Last week was the latest setback in the fight to see how the NYPD looks at all of us — specifically, how it uses facial recognition. A state Supreme Court judge forced privacy researchers to give back to the police department 20 pages of confidential information about how the police department uses artificial intelligence to look at photos of millions of New Yorkers. The ruling came after the NYPD failed to redact sensitive information in the 3,700-page document trove it was forced to turn over in litigation with the Georgetown Center on Privacy and Technology.
Before the lawsuit, the NYPD refused to share even the most basic details of how these tools work, when they’re used, and how often they get it wrong.
So what do we know? We know that face recognition software is flawed, very flawed. This technology can be an incredibly powerful and accurate tool, but it’s only as good as the photos we feed it. Have a high-resolution photo of the suspect looking straight at the camera, eyes wide open, and mouth shut? Great, you probably can get a good match with a prior mugshot.
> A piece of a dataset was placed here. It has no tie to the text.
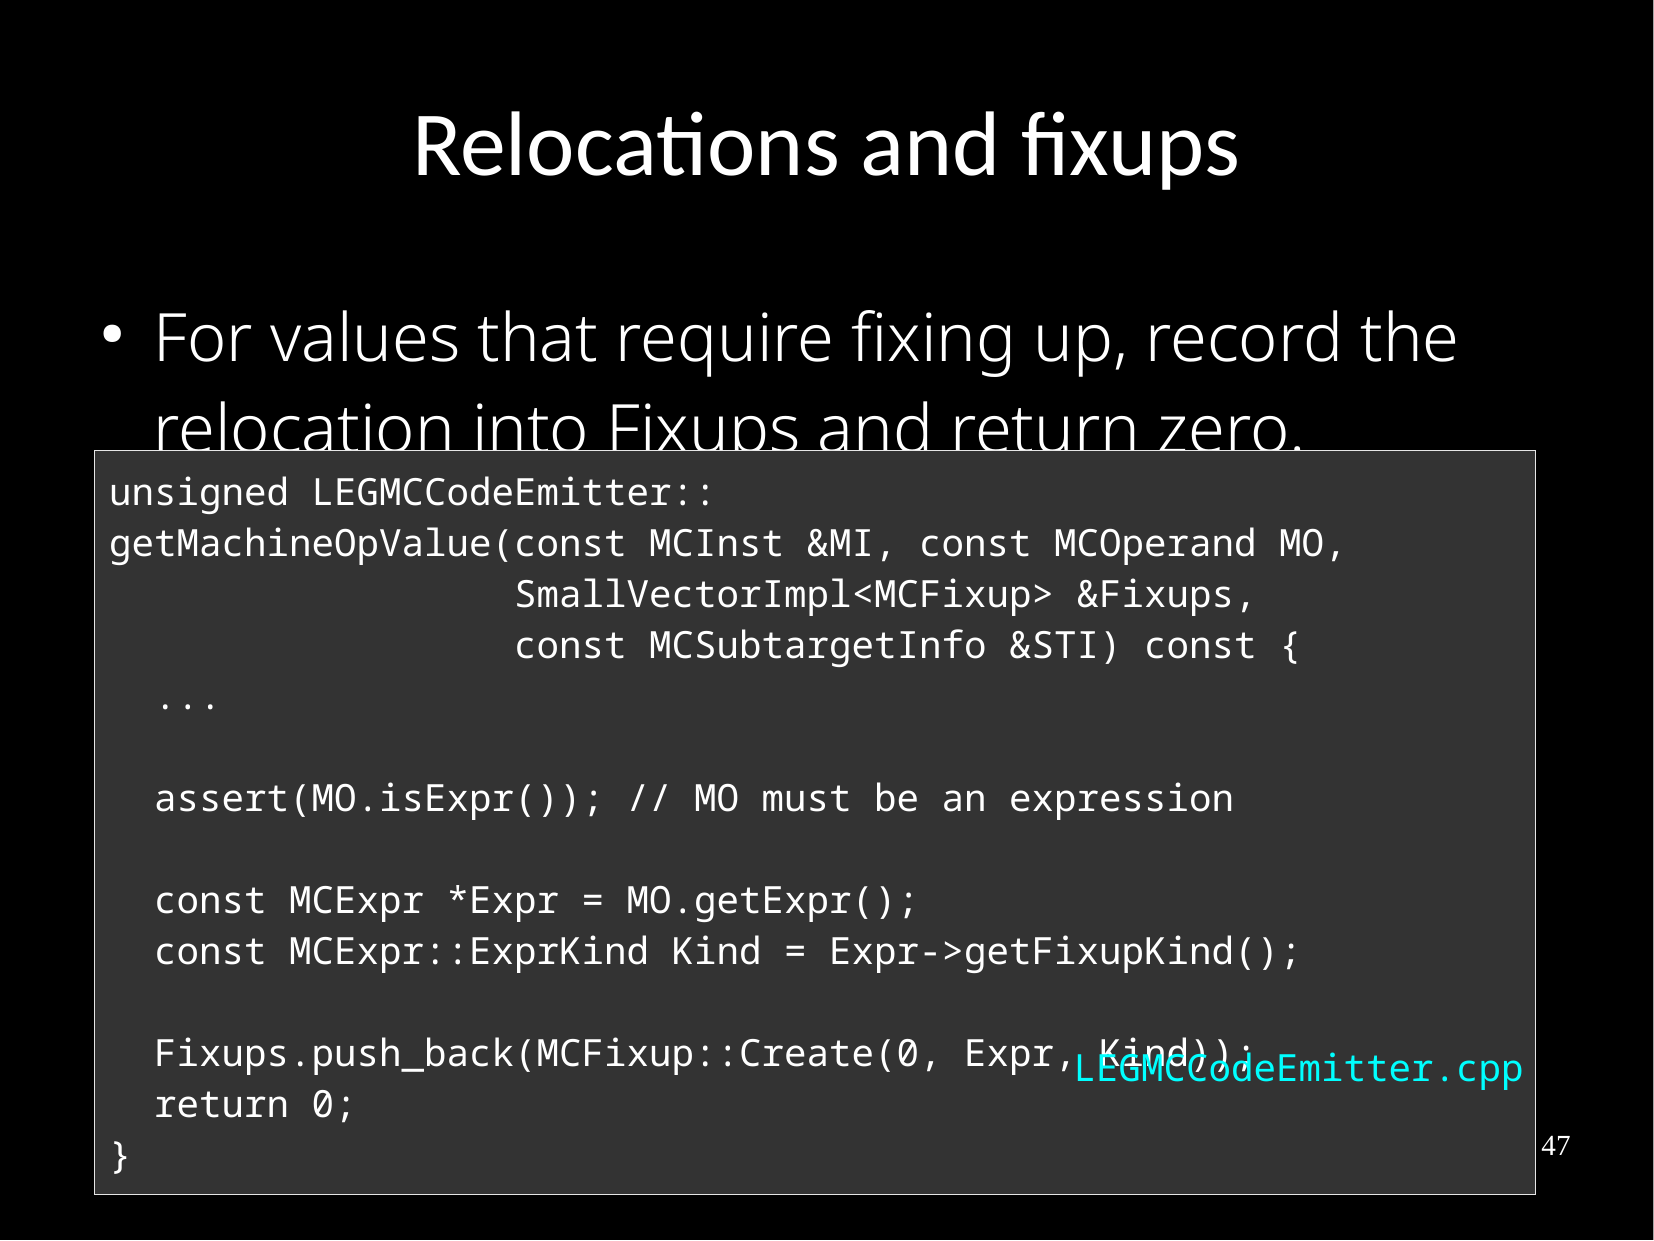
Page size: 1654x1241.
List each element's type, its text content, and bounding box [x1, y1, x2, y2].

But how often are those the photos we get from crime scenes?
Often, police try to match a blurry, black and white image, taken at an angle, with the face partially hidden. So what do officers do when only part of the face is visible? Do they feed it into a magic algorithm that reconstructs the suspect’s appearance? No, they typically turn to Photoshop. Officers alter the image to create a guesstimate of how the suspect looks. Given these low-quality photos, it’s no wonder that the NYPD typically gets more than 200 “potential matches.”
The situation is even worse for New Yorkers of color, especially women. Why? Facial recognition is racist. The software that usually does a good job with white men actually has a much worse track record with women and people of color. According to a MIT study from earlier this year, Amazon’s facial recognition correctly identified white men 100% of the time, but it was wrong 31% of the time for women with darker skin tones.
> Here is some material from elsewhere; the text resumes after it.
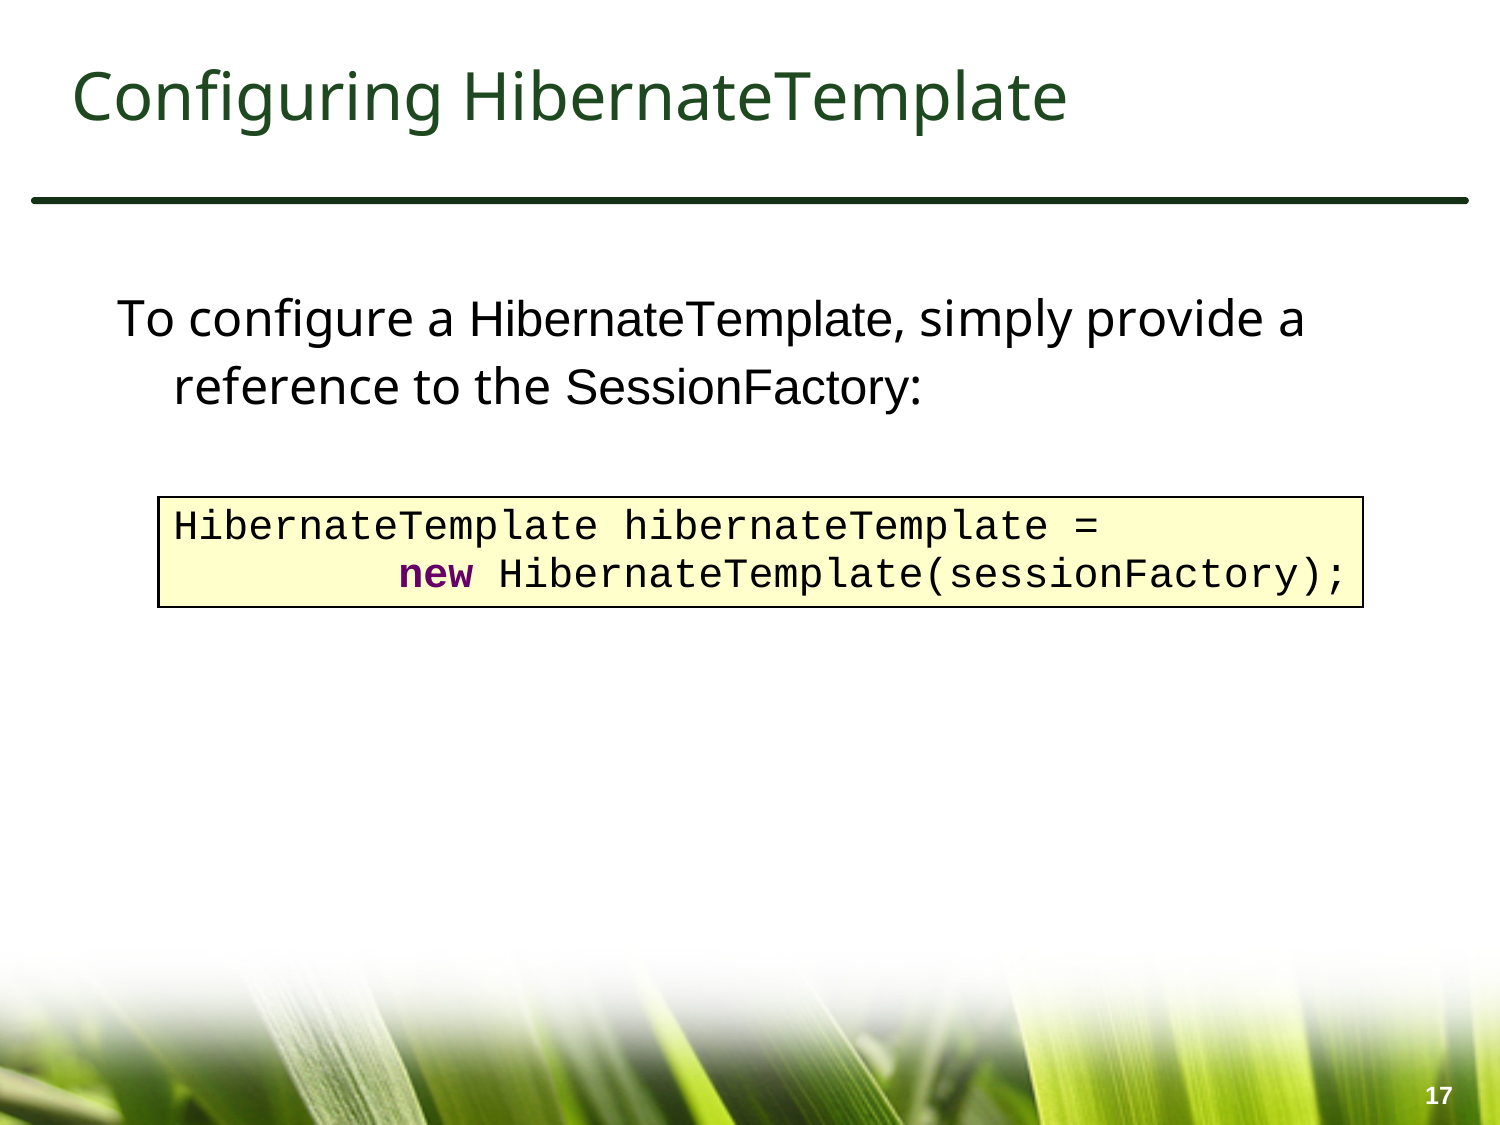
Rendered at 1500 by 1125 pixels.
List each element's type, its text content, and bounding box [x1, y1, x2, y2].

And here’s where we go from computer bias to human bias. For decades, we’ve known that human beings who look at a lineup will often get it wrong. In 1984, psychology researcher Gary Wells found that witnesses “have a natural propensity to identify the person in the lineup who looks most like the perpetrator relative to the others.” In other words “if the real perp’s not there, there’s still somebody who looks more like the perpetrator than others.”
Officers who are reviewing a sheet of hundreds of potential matches will naturally choose the person who looks most like the suspect, not the person who is actually a “match.” And since the NYPD database returns over 200 New Yorkers for every photo, it means the system gets it wrong, at least, 95.5% of the time. Not exactly an open-and-shut case.
As of 2017, the department boasted of more than 2,700 arrests from facial recognition. How many of those were the real perpetrators? Until the NYPD can show us how its facial recognition system works, until it can prove it is not biased, it should turn a blind eye to facial recognition.